Exercise: Print the following entries without any change.

Available data:
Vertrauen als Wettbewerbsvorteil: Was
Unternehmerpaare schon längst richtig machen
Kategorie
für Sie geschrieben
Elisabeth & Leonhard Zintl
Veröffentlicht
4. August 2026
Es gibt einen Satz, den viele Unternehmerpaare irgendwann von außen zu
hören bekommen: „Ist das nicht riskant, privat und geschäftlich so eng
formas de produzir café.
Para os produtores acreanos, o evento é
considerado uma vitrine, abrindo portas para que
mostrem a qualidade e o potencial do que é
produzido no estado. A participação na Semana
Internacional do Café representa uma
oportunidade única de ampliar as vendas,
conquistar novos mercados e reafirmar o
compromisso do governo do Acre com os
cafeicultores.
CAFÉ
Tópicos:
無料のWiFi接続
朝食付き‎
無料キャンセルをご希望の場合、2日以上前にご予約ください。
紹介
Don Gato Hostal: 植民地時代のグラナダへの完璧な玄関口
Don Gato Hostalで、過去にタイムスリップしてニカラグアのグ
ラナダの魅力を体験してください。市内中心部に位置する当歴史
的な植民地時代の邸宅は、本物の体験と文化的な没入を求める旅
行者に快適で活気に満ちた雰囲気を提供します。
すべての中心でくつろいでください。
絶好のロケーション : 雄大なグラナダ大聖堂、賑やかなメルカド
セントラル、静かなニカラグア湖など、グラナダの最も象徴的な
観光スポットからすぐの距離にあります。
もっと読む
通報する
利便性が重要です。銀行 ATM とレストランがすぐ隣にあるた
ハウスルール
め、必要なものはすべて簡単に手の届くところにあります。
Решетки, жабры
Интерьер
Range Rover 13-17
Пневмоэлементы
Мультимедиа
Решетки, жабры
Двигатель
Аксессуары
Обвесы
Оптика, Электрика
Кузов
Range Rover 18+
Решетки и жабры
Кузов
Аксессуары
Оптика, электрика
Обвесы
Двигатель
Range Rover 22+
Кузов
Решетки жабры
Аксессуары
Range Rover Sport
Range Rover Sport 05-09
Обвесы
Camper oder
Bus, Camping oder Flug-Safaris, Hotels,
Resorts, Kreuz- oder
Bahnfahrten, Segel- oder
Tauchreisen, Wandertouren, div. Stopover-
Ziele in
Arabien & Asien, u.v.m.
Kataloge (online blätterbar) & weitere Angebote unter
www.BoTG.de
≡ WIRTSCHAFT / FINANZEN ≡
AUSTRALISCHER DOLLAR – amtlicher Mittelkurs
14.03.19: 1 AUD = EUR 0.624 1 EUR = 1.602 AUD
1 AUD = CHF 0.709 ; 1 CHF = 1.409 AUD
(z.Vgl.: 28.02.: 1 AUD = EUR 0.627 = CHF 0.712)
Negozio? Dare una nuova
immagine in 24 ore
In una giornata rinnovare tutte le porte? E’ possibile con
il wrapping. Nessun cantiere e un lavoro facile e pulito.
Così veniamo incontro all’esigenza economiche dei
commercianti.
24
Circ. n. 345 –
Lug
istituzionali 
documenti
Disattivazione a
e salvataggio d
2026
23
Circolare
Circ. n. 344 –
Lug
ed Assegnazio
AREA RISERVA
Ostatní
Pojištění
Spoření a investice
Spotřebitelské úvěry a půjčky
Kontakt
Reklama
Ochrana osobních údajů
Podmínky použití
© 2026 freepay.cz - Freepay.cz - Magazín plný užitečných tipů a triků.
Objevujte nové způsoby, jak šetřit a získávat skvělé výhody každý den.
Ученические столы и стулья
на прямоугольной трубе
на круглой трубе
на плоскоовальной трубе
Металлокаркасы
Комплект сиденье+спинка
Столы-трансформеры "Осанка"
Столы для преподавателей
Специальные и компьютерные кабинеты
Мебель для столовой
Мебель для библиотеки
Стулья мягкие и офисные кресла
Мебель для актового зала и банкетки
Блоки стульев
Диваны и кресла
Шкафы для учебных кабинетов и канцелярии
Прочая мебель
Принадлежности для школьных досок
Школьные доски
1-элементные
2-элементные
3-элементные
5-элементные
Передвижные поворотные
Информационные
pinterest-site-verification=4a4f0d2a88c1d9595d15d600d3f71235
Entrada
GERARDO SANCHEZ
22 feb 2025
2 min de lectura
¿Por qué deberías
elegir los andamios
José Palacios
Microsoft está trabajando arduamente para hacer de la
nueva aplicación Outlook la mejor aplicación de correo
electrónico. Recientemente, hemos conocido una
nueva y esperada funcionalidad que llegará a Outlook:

Written response:
Vertrauen als Wettbewerbsvorteil: Was
Unternehmerpaare schon längst richtig machen
Kategorie
für Sie geschrieben
Elisabeth & Leonhard Zintl
Veröffentlicht
4. August 2026
Es gibt einen Satz, den viele Unternehmerpaare irgendwann von außen zu
hören bekommen: „Ist das nicht riskant, privat und geschäftlich so eng
formas de produzir café.
Para os produtores acreanos, o evento é
considerado uma vitrine, abrindo portas para que
mostrem a qualidade e o potencial do que é
produzido no estado. A participação na Semana
Internacional do Café representa uma
oportunidade única de ampliar as vendas,
conquistar novos mercados e reafirmar o
compromisso do governo do Acre com os
cafeicultores.
CAFÉ
Tópicos:
無料のWiFi接続
朝食付き‎
無料キャンセルをご希望の場合、2日以上前にご予約ください。
紹介
Don Gato Hostal: 植民地時代のグラナダへの完璧な玄関口
Don Gato Hostalで、過去にタイムスリップしてニカラグアのグ
ラナダの魅力を体験してください。市内中心部に位置する当歴史
的な植民地時代の邸宅は、本物の体験と文化的な没入を求める旅
行者に快適で活気に満ちた雰囲気を提供します。
すべての中心でくつろいでください。
絶好のロケーション : 雄大なグラナダ大聖堂、賑やかなメルカド
セントラル、静かなニカラグア湖など、グラナダの最も象徴的な
観光スポットからすぐの距離にあります。
もっと読む
通報する
利便性が重要です。銀行 ATM とレストランがすぐ隣にあるた
ハウスルール
め、必要なものはすべて簡単に手の届くところにあります。
Решетки, жабры
Интерьер
Range Rover 13-17
Пневмоэлементы
Мультимедиа
Решетки, жабры
Двигатель
Аксессуары
Обвесы
Оптика, Электрика
Кузов
Range Rover 18+
Решетки и жабры
Кузов
Аксессуары
Оптика, электрика
Обвесы
Двигатель
Range Rover 22+
Кузов
Решетки жабры
Аксессуары
Range Rover Sport
Range Rover Sport 05-09
Обвесы
Camper oder
Bus, Camping oder Flug-Safaris, Hotels,
Resorts, Kreuz- oder
Bahnfahrten, Segel- oder
Tauchreisen, Wandertouren, div. Stopover-
Ziele in
Arabien & Asien, u.v.m.
Kataloge (online blätterbar) & weitere Angebote unter
www.BoTG.de
≡ WIRTSCHAFT / FINANZEN ≡
AUSTRALISCHER DOLLAR – amtlicher Mittelkurs
14.03.19: 1 AUD = EUR 0.624 1 EUR = 1.602 AUD
1 AUD = CHF 0.709 ; 1 CHF = 1.409 AUD
(z.Vgl.: 28.02.: 1 AUD = EUR 0.627 = CHF 0.712)
Negozio? Dare una nuova
immagine in 24 ore
In una giornata rinnovare tutte le porte? E’ possibile con
il wrapping. Nessun cantiere e un lavoro facile e pulito.
Così veniamo incontro all’esigenza economiche dei
commercianti.
24
Circ. n. 345 –
Lug
istituzionali 
documenti
Disattivazione a
e salvataggio d
2026
23
Circolare
Circ. n. 344 –
Lug
ed Assegnazio
AREA RISERVA
Ostatní
Pojištění
Spoření a investice
Spotřebitelské úvěry a půjčky
Kontakt
Reklama
Ochrana osobních údajů
Podmínky použití
© 2026 freepay.cz - Freepay.cz - Magazín plný užitečných tipů a triků.
Objevujte nové způsoby, jak šetřit a získávat skvělé výhody každý den.
Ученические столы и стулья
на прямоугольной трубе
на круглой трубе
на плоскоовальной трубе
Металлокаркасы
Комплект сиденье+спинка
Столы-трансформеры "Осанка"
Столы для преподавателей
Специальные и компьютерные кабинеты
Мебель для столовой
Мебель для библиотеки
Стулья мягкие и офисные кресла
Мебель для актового зала и банкетки
Блоки стульев
Диваны и кресла
Шкафы для учебных кабинетов и канцелярии
Прочая мебель
Принадлежности для школьных досок
Школьные доски
1-элементные
2-элементные
3-элементные
5-элементные
Передвижные поворотные
Информационные
pinterest-site-verification=4a4f0d2a88c1d9595d15d600d3f71235
Entrada
GERARDO SANCHEZ
22 feb 2025
2 min de lectura
¿Por qué deberías
elegir los andamios
José Palacios
Microsoft está trabajando arduamente para hacer de la
nueva aplicación Outlook la mejor aplicación de correo
electrónico. Recientemente, hemos conocido una
nueva y esperada funcionalidad que llegará a Outlook:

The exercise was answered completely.